‘Just how nostalgic are East Germans today about the GDR?’ I was asked by a journalist this week. It was all I could do not to roll my eyes. It wasn’t her fault. It’s a standard question. Almost obligatory. The concept of ‘Ostalgie’ (nostalgia for East Germany) appears even in the most positive reviews of Beyond the Wall.
This week, it was the French newspaper Le Figaro that began its review of Au-delà du mur with the question: ‘How could one feel nostalgia for life in one of the world's most fearsome police states?’ It then went on to praise the book as ‘remarkable’ and acknowledged that I managed to write it ‘without hiding anything about the oppressive nature of the regime.’ But raising the spectre of Ostalgie appears to be obligatory.
Even East Germans themselves, who remember lives lived before 1989, do so in a way that is far more complex than the loaded term ‘nostalgia’ implies, as a wealth of recent studies have shown. This complexity is not always granted to East Germans. West Germans, on the other hand, rarely get admonished for simplistic re-imaginations of the Federal Republic’s post-war history.
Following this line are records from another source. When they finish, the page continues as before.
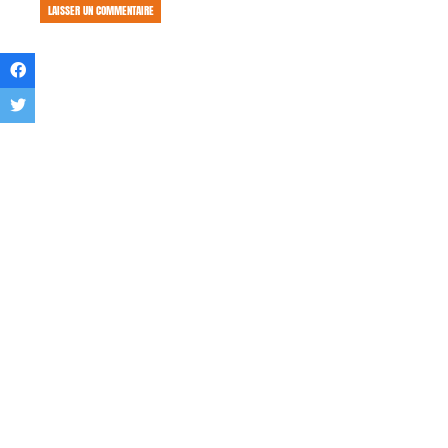
LAISSER UN COMMENTAIRE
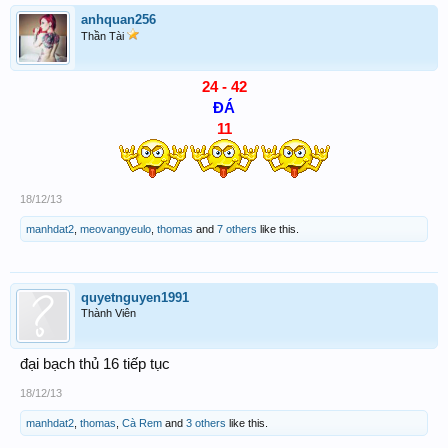
anhquan256
Thần Tài
24 - 42
ĐÁ
11
18/12/13
manhdat2
,
meovangyeulo
,
thomas
and
7 others
like this.
quyetnguyen1991
Thành Viên
đại bạch thủ 16 tiếp tục
18/12/13
manhdat2
,
thomas
,
Cà Rem
and
3 others
like this.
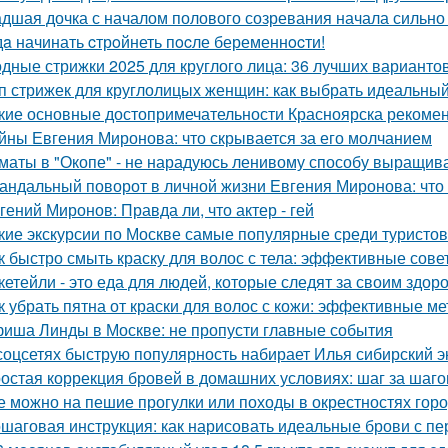
дшая дочка с началом полового созревания начала сильно 
дa начинать cтрoйнеть пocле беременнocти!
дные стрижки 2025 для круглого лица: 36 лучших варианто
п стрижек для круглолицых женщин: как выбрать идеальный
кие основные достопримечательности Красноярска рекомен
йны Евгения Миронова: что скрывается за его молчанием
маты в "Окопе" - не нарадуюсь ленивому способу выращив
андальный поворот в личной жизни Евгения Миронова: что
гений Миронов: Правда ли, что актер - гей
кие экскурсии по Москве самые популярные среди туристов
к быстро смыть краску для волос с тела: эффективные сове
кетейли - это еда для людей, которые следят за своим здор
к убрать пятна от краски для волос с кожи: эффективные м
иша Линды в Москве: не пропусти главные события
соцсетях быструю популярность набирает Илья сибирский эк
остая коррекция бровей в домашних условиях: шаг за шаг
е можно на пешие прогулки или походы в окрестностях гор
шаговая инструкция: как нарисовать идеальные брови с пе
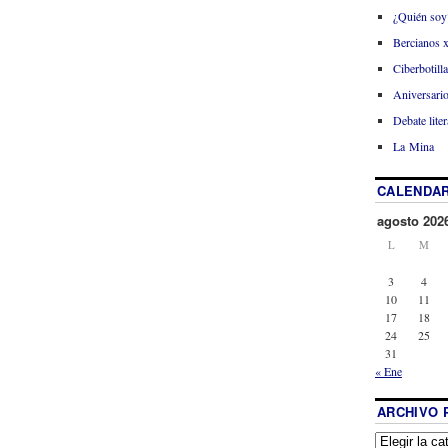
¿Quién soy
Bercianos 
Ciberbotill
Aniversario
Debate liter
La Mina
CALENDAR
agosto 202
L
M
3
4
10
11
17
18
24
25
31
« Ene
ARCHIVO 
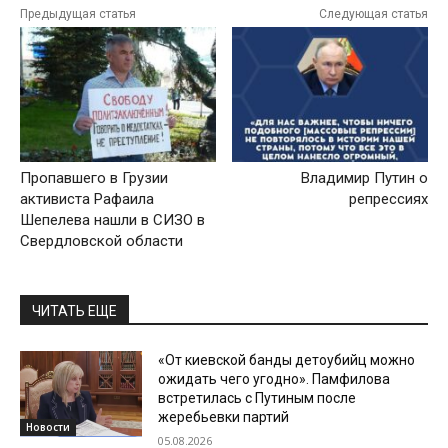
Предыдущая статья
Следующая статья
Пропавшего в Грузии
Владимир Путин о
активиста Рафаила
репрессиях
Шепелева нашли в СИЗО в
Свердловской области
ЧИТАТЬ ЕЩЕ
«От киевской банды детоубийц можно
ожидать чего угодно». Памфилова
встретилась с Путиным после
жеребьевки партий
Новости
05.08.2026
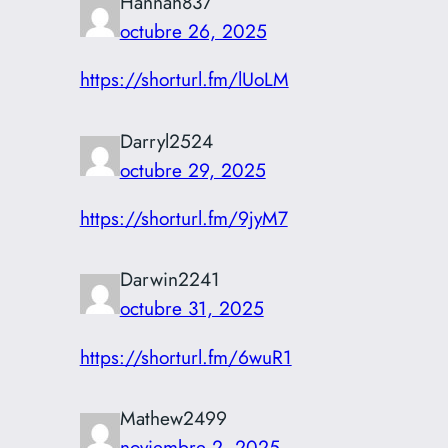
Hannah837
octubre 26, 2025
https://shorturl.fm/lUoLM
Darryl2524
octubre 29, 2025
https://shorturl.fm/9jyM7
Darwin2241
octubre 31, 2025
https://shorturl.fm/6wuR1
Mathew2499
noviembre 2, 2025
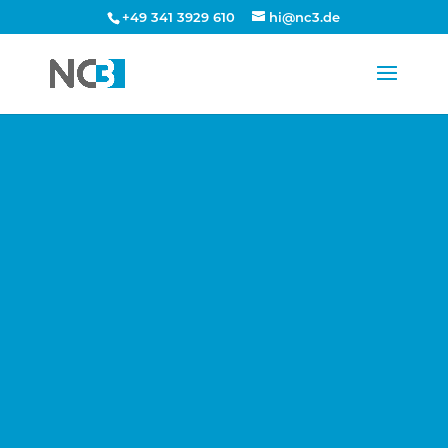
+49 341 3929 610
hi@nc3.de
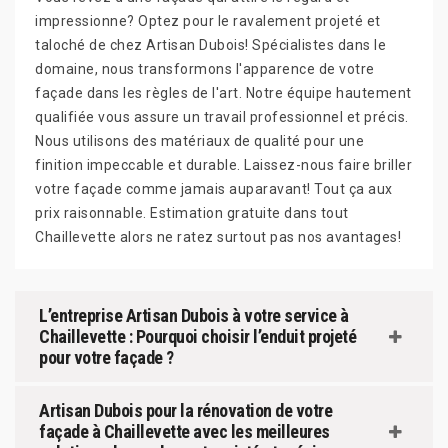
impressionne? Optez pour le ravalement projeté et
taloché de chez Artisan Dubois! Spécialistes dans le
domaine, nous transformons l'apparence de votre
façade dans les règles de l'art. Notre équipe hautement
qualifiée vous assure un travail professionnel et précis.
Nous utilisons des matériaux de qualité pour une
finition impeccable et durable. Laissez-nous faire briller
votre façade comme jamais auparavant! Tout ça aux
prix raisonnable. Estimation gratuite dans tout
Chaillevette alors ne ratez surtout pas nos avantages!
L’entreprise Artisan Dubois à votre service à
Chaillevette : Pourquoi choisir l’enduit projeté
pour votre façade ?
Artisan Dubois pour la rénovation de votre
façade à Chaillevette avec les meilleures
This divided German memory culture has been particularly exposed in recent months. Following an intensely acrimonious debate about East Germany, public attention has shifted to the general election held on 23 February. The political, economic and social tensions overshadowing it have caused many West German public figures to look to what they call the ‘old Federal Republic’, i.e. West Germany 1949-1990, for inspiration.
So perhaps now is a good time to talk about Westalgie?